5AAH1032 Art in European Society 1500-1700

Credit value: 15
Module convenor/tutor: Professor Anne Goldgar 
Teaching pattern: 10 x 2-hour seminars (weekly)
Availability: Please see module list for relevant year
Assessment: 1 x 1,500 word formative essay, 1 x 3,000 word essay (100%)

Students are reassessed in the failed elements of assessment and by the same methods as the first attempt.

Assessment pre 2019/20: 2 x 2,500 word essays (100%)

The modules offered in each academic year are subject to change in line with staff availability and student demand: there is no guarantee every module will run. Module descriptions and information may vary between years

This course will introduce students to the art of early modern Europe within its social and cultural context.
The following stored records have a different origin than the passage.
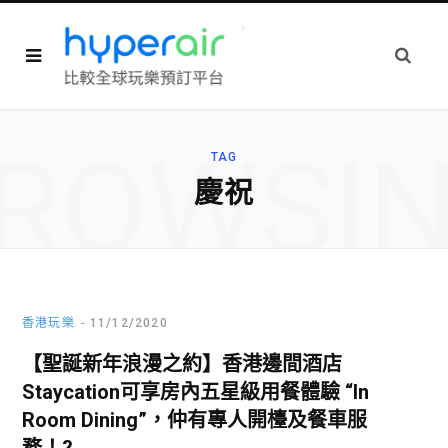
ROWSI
TAG
慶祝
香港玩樂
11/12/2020
【聖誕新年浪漫之約】香港邊間酒店
Staycation可享房內五星級用餐體驗 “In
Room Dining”，仲有專人開檯及餐車服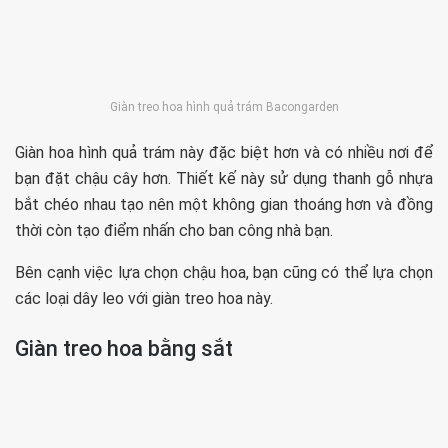
Giàn treo hoa hình quả trám Bacongarden
Giàn hoa hình quả trám này đặc biệt hơn và có nhiều nơi để
bạn đặt chậu cây hơn. Thiết kế này sử dụng thanh gỗ nhựa
bắt chéo nhau tạo nên một không gian thoáng hơn và đồng
thời còn tạo điểm nhấn cho ban công nhà bạn.
Bên cạnh việc lựa chọn chậu hoa, bạn cũng có thể lựa chọn
các loại dây leo với giàn treo hoa này.
Giàn treo hoa bằng sắt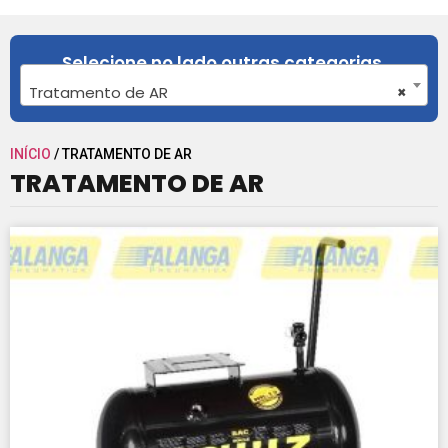
Selecione no lado outras categorias.
Tratamento de AR
×
INÍCIO
/ TRATAMENTO DE AR
TRATAMENTO DE AR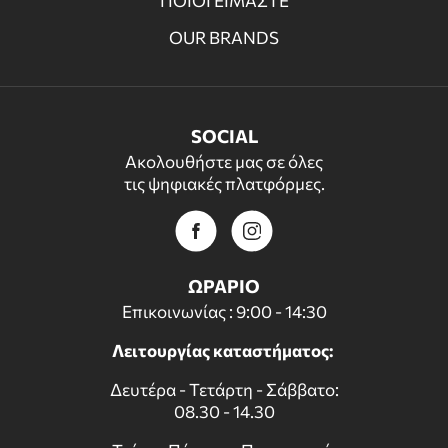
ΠΟΙΟΙ ΕΙΜΑΣΤΕ
OUR BRANDS
SOCIAL
Ακολουθήστε μας σε όλες
τις ψηφιακές πλατφόρμες.
ΩΡΑΡΙΟ
Επικοινωνίας : 9:00 - 14:30
Λειτουργίας καταστήματος:
Δευτέρα - Τετάρτη - Σάββατο:
08.30 - 14.30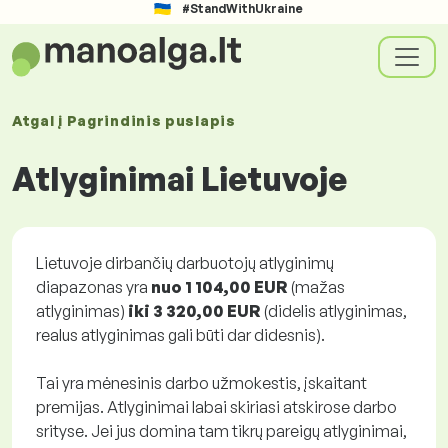
#StandWithUkraine
Atgal į
Pagrindinis puslapis
Atlyginimai Lietuvoje
Lietuvoje dirbančių darbuotojų atlyginimų
diapazonas yra
nuo 1 104,00 EUR
(mažas
atlyginimas)
iki 3 320,00 EUR
(didelis atlyginimas,
realus atlyginimas gali būti dar didesnis).
Tai yra mėnesinis darbo užmokestis, įskaitant
premijas. Atlyginimai labai skiriasi atskirose darbo
srityse. Jei jus domina tam tikrų pareigų atlyginimai,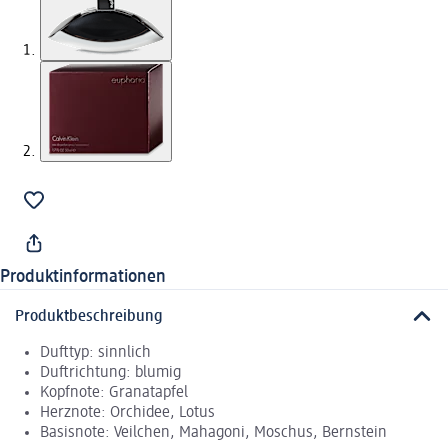
Produktinformationen
Produktbeschreibung
Dufttyp: sinnlich
Duftrichtung: blumig
Kopfnote: Granatapfel
Herznote: Orchidee, Lotus
Basisnote: Veilchen, Mahagoni, Moschus, Bernstein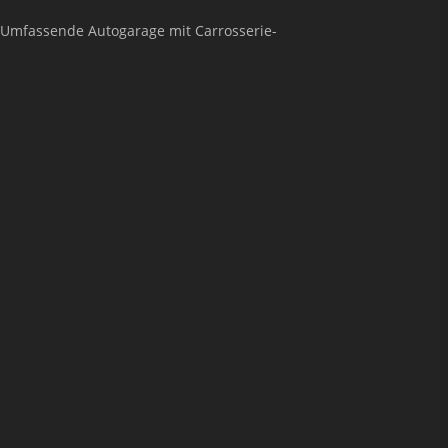
. Umfassende Autogarage mit Carrosserie-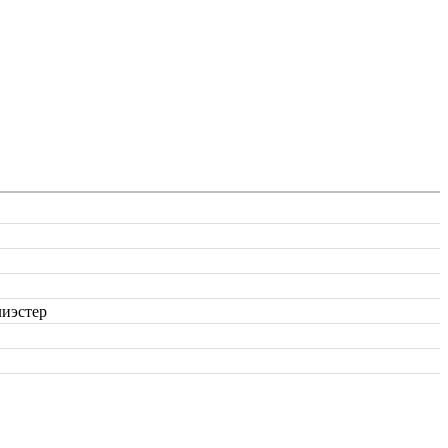
иэстер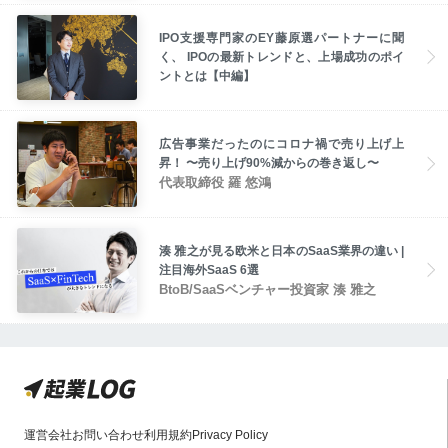
IPO支援専門家のEY藤原選パートナーに聞
く、 IPOの最新トレンドと、上場成功のポイ
ントとは【中編】
広告事業だったのにコロナ禍で売り上げ上
昇！ 〜売り上げ90%減からの巻き返し〜
代表取締役 羅 悠鴻
湊 雅之が見る欧米と日本のSaaS業界の違い |
注目海外SaaS 6選
BtoB/SaaSベンチャー投資家 湊 雅之
運営会社
お問い合わせ
利用規約
Privacy Policy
It is not strictly a course on art history, but instead on the ways art interacted with social and cultural forces. The module will consider the ways artists promoted their own role in society, the way art was used by the Catholic church as a way of promoting its message and the integral role objects played in Catholicism; how art became a battlefield during the Reformation and afterwards; what role art played in the growth of the power of the state; how economic growth affected the production of art; the fashion for collecting and the way this affected status; and the interaction of art and nature in the field of collecting. The module will cover all of Europe, but in different sessions the discussion will focus on a variety of geographical locations. 

This module intends for students to understand the circumstances in which art was created, commissioned, and collected in Europe during 1500-1800. Although it is not an art history module, it will consider the role art played in society by examining the uses of art in religion, in loci of power such as courts, aristocratic homes, and institutions, in the formation of status, and in the understanding of science and the environment. 

Provisional teaching pattern

  1. The Rise of the Artist
  2. Artists’ Institutions and Milieux
  3. Art and Catholicism
  4. Art and the Reformation
  5. Art and Power
  6. The Art Market
  7. Connoisseurship and Taste
  8. Collecting
  9. Art and the Masses
  10. Art and Empiricism

Suggested introductory reading

This is suggested reading and purchase of these books is not mandatory.


Key textbooks would include background texts on early modern European history, such as Merry Wiesner-Hanks, Early Modern Europe, and on art history, Anne Sutherland Harris, Seventeenth-Century Art and Architecture, and Sylvan Barnet, A Short Guide to Writing about Art.